* _REQUIRED ACTION_
Copy out the stretch of the Sandra Kanck text from "Sandra Myrtho Kanck" through "in February 2009.", swapping "casual vacancy" for "vacant seat".

* _DOCUMENT EXCERPT_
⁂
Australian politician

Sandra Myrtho Kanck (born 20 April 1950) is a South Australian politician. She was a member of the South Australian Legislative Council from 1993 to 2009, first elected for the Australian Democrats for an eight-year term at the 1993 election and was re-elected for the Democrats for another eight-year term at the 2002 election. Kanck announced her parliamentary resignation in November 2008, taking effect in January 2009. Democrats nominee David Winderlich filled the upper house casual vacancy in a joint sitting of the Parliament of South Australia in February 2009.

==Early life==
Sandra Kanck (née Cederblad) was born in Broken Hill, New South Wales with six younger siblings and she credits the associated financial poverty and her Methodist Church upbringing to many of her views about inequality and injustice. She was a primary school teacher in NSW from 1978 to 1980, teaching at Gillieston and Weston Primary Schools in the Hunter Valley.
⁂
* _ENTRIES SHOWN_
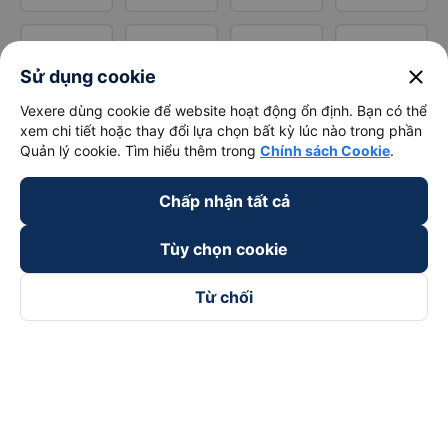
close
Sử dụng cookie
Vexere dùng cookie để website hoạt động ổn định. Bạn có thể
xem chi tiết hoặc thay đổi lựa chọn bất kỳ lúc nào trong phần
Quản lý cookie. Tìm hiểu thêm trong
Chính sách Cookie
.
Chấp nhận tất cả
Tùy chọn cookie
Từ chối
Theo dõi chúng tôi trên
Facebook
Tiktok
Youtube
Công ty TNHH Thương Mại Dịch Vụ Vexere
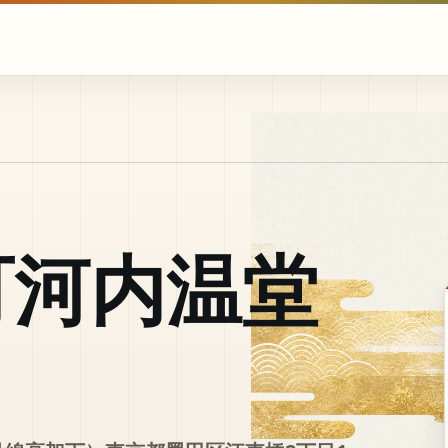
町河内温堂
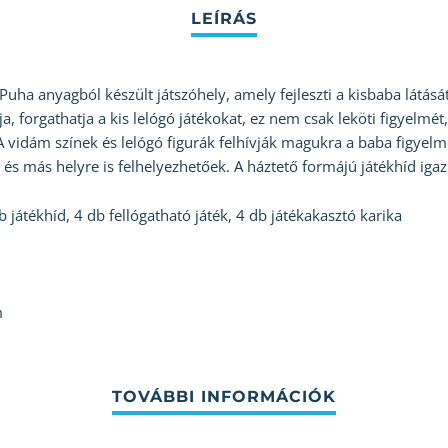
 Puha anyagból készült játszóhely, amely fejleszti a kisbaba látás
, forgathatja a kis lelógó játékokat, ez nem csak leköti figyelmét,
A vidám színek és lelógó figurák felhívják magukra a baba figyelmé
ek és más helyre is felhelyezhetőek. A háztető formájú játékhíd iga
játékhíd, 4 db fellógatható játék, 4 db játékakasztó karika
m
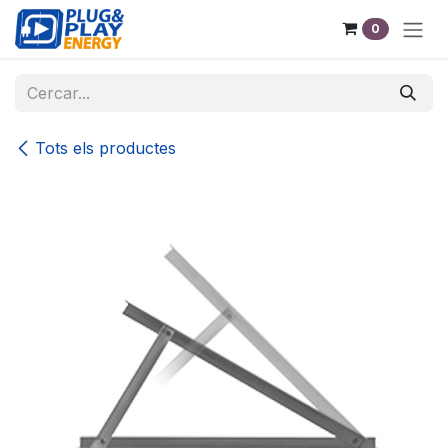
Skip to Content
0
Tots els productes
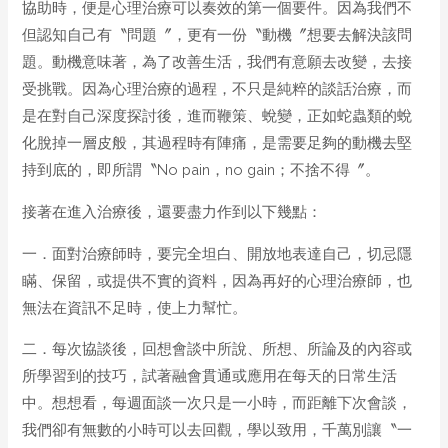
協助時，便是心理治療可以奏效的第一個要件。因為我們不
但認知自己有〝問題〞，更有一份〝動機〞想要去解決該問
題。動機意味著，為了改善生活，我們有意願去改變，去接
受挑戰。因為心理治療的過程，不只是純粹的談話治療，而
是在對自己深度探討後，進而鞭策、蛻變，正如蛇蟲類的蛻
化脫掉一層皮般，其過程時有陣痛，是需要足夠的動機去堅
持到底的，即所謂〝No pain，no gain；不捨不得〞。
接著在進入治療後，還要盡力作到以下幾點：
一．面對治療師時，要完全坦白、開放地表達自己，切忌隱
瞞、保留，或提供不實的資料，因為再好的心理治療師，也
無法在資訊不足時，使上力幫忙。
二．每次協談後，回想會談中所說、所想、所論及的內容或
所學習到的技巧，試著融會貫通或應用在每天的日常生活
中。想想看，每週面談一次只是一小時，而距離下次會談，
我們卻有無數的小時可以去回觀，學以致用，千萬別讓〝一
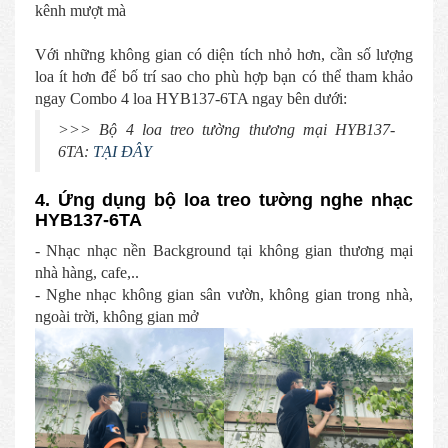
kênh mượt mà
Với những không gian có diện tích nhỏ hơn, cần số lượng
loa ít hơn để bố trí sao cho phù hợp bạn có thể tham khảo
ngay Combo 4 loa HYB137-6TA ngay bên dưới:
>>> Bộ 4 loa treo tường thương mại HYB137-
6TA:
TẠI ĐÂY
4. Ứng dụng bộ loa treo tường nghe nhạc
HYB137-6TA
- Nhạc nhạc nền Background tại không gian thương mại
nhà hàng, cafe,..
- Nghe nhạc không gian sân vườn, không gian trong nhà,
ngoài trời, không gian mở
⁂
* _RESPONSE BELOW_
Sandra Myrtho Kanck (born 20 April 1950) is a South Australian politician. She was a member of the South Australian Legislative Council from 1993 to 2009, first elected for the Australian Democrats for an eight-year term at the 1993 election and was re-elected for the Democrats for another eight-year term at the 2002 election. Kanck announced her parliamentary resignation in November 2008, taking effect in January 2009. Democrats nominee David Winderlich filled the upper house vacant seat in a joint sitting of the Parliament of South Australia in February 2009.